"What then, Mr. Dicky-Picky?" said Polly.

"That's for me to know and for you to find out," he replied.

"My, ain't she sassy?" said Luella in a loud whisper to Miss Ada, "but then he ain't no more'n a boy the way he talks."

This was too much for Dick who could not keep his face straight as he rose from the table quickly. "Who's for the rocks, the cove or the woods?" he asked.

"The rocks, the rocks, first," cried both little girls.

"I want to show Polly the dear little pools where the star-fish are, and the cave under the rocks where we found the sea-urchins and where those queer bluey, diamondy shining things are," said Molly.

Polly squeezed her hand. "Oh, I'm so excited," she said. "I have been just wild to see all those things."

"You shall see them in short order," her uncle told her. "We keep our aquarium in the front garden."

"Where is the garden?" asked Polly innocently.

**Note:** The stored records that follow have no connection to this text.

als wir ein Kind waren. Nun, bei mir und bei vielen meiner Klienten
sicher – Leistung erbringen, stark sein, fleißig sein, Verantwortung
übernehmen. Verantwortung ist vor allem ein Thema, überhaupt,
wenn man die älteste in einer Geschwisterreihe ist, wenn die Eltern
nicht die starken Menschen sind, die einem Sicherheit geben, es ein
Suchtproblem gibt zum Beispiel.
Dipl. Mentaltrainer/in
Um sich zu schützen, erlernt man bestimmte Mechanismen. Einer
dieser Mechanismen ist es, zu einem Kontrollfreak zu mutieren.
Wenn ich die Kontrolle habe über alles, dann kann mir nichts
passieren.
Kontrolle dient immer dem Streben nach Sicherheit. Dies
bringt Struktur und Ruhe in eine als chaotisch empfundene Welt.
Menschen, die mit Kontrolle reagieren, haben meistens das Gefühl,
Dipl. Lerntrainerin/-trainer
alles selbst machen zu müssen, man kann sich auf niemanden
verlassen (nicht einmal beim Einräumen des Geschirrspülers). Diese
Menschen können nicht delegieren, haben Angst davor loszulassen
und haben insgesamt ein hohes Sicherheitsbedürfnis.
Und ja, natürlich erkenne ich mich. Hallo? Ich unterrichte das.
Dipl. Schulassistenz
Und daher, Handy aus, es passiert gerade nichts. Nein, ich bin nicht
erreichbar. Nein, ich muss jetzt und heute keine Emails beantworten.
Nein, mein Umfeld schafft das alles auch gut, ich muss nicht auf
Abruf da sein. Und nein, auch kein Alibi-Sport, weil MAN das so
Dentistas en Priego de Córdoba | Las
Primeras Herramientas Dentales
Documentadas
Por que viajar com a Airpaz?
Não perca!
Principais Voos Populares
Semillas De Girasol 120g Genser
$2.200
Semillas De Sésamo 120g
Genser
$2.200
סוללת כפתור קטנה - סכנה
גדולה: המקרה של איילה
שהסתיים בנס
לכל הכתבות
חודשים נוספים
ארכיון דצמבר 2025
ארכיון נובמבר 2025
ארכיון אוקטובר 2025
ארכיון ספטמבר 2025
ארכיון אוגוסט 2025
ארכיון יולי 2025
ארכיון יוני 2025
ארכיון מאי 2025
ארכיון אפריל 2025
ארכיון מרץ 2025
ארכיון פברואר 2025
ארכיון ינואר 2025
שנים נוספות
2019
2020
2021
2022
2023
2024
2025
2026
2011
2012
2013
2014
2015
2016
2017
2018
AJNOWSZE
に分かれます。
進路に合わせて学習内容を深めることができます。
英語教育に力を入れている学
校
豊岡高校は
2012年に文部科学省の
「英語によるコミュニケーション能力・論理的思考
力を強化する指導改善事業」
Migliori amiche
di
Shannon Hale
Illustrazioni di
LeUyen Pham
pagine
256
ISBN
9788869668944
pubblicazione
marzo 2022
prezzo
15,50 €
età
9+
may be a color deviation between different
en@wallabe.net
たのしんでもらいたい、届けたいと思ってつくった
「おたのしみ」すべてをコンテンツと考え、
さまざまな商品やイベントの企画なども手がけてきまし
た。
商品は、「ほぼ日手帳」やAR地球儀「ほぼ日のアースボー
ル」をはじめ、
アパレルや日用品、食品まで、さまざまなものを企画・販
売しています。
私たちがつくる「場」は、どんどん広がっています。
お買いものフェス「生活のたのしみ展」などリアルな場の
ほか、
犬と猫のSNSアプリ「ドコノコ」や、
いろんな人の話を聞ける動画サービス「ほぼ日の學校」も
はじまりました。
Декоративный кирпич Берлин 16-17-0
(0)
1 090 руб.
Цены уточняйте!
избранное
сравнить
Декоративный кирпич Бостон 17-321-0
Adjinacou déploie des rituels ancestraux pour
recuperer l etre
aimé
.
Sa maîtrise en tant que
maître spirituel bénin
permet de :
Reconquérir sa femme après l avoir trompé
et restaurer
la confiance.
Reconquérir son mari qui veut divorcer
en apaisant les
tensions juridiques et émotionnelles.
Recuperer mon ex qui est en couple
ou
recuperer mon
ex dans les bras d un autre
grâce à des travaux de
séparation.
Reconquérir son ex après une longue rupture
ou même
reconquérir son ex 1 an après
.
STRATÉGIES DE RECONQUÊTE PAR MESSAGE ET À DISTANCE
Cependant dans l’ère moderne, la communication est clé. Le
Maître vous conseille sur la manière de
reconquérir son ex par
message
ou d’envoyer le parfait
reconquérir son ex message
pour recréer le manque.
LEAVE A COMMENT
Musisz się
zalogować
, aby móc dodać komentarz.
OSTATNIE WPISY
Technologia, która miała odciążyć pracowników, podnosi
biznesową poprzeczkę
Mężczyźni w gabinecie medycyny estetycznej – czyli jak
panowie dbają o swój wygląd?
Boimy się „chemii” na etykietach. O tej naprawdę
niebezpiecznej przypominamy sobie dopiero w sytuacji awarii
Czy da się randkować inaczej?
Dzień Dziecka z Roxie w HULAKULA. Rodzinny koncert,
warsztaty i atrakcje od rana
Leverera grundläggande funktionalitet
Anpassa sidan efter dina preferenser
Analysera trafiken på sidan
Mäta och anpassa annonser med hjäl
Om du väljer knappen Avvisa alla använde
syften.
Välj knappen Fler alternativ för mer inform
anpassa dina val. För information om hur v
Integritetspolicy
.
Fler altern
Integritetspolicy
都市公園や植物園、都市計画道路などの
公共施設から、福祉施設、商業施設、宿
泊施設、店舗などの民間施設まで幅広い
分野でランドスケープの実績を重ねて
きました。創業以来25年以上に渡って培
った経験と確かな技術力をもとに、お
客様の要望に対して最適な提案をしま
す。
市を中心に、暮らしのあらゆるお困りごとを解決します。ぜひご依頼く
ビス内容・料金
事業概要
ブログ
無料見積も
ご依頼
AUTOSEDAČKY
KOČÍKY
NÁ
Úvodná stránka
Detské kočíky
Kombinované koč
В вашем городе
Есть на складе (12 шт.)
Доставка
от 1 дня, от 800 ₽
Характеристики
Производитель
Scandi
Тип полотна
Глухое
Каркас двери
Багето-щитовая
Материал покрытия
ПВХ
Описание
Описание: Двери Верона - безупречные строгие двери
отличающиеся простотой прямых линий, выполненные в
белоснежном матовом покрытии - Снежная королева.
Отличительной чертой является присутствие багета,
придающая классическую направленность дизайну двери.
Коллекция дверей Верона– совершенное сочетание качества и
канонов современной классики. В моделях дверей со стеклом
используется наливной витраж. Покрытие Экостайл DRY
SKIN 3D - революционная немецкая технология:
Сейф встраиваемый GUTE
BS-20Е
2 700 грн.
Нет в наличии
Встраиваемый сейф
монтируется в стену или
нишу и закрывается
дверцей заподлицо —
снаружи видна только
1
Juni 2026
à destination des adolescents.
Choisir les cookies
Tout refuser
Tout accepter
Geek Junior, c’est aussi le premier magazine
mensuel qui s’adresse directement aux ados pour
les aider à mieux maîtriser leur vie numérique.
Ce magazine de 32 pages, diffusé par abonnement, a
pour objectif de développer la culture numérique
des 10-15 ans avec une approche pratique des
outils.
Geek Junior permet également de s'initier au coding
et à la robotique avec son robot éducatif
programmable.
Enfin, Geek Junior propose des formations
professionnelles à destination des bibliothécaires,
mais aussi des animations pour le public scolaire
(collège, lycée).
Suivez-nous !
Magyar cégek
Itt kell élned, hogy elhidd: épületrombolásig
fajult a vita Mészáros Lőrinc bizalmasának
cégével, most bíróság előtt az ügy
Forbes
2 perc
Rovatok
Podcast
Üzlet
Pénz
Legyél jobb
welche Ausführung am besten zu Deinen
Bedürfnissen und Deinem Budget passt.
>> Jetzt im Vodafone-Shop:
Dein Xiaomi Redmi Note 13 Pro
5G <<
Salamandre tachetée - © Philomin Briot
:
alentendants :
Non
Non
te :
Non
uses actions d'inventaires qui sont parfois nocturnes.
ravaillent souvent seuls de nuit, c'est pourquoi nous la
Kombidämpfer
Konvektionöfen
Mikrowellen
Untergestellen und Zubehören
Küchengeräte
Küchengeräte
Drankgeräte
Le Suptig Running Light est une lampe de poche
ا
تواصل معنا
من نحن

Her uncle laughed as he led the way over the hummocks down the rugged path to the rocks. Here they clambered over crags and barnacled boulders till they came to a quiet pool reflecting the blue of the sky. Its sides were fringed with floating sea-weeds and it was peopled by many sorts of strange creatures which thrived upon the supplies brought in by the ocean with its tides. A green crab scuttled out of sight under some pebbles; a purple star-fish crept softly from behind a bunch of waving crimson weeds; a sea-anemone opened and shut its living petals; by peering under the shelving rock one could see the dainty shell of a sea-urchin.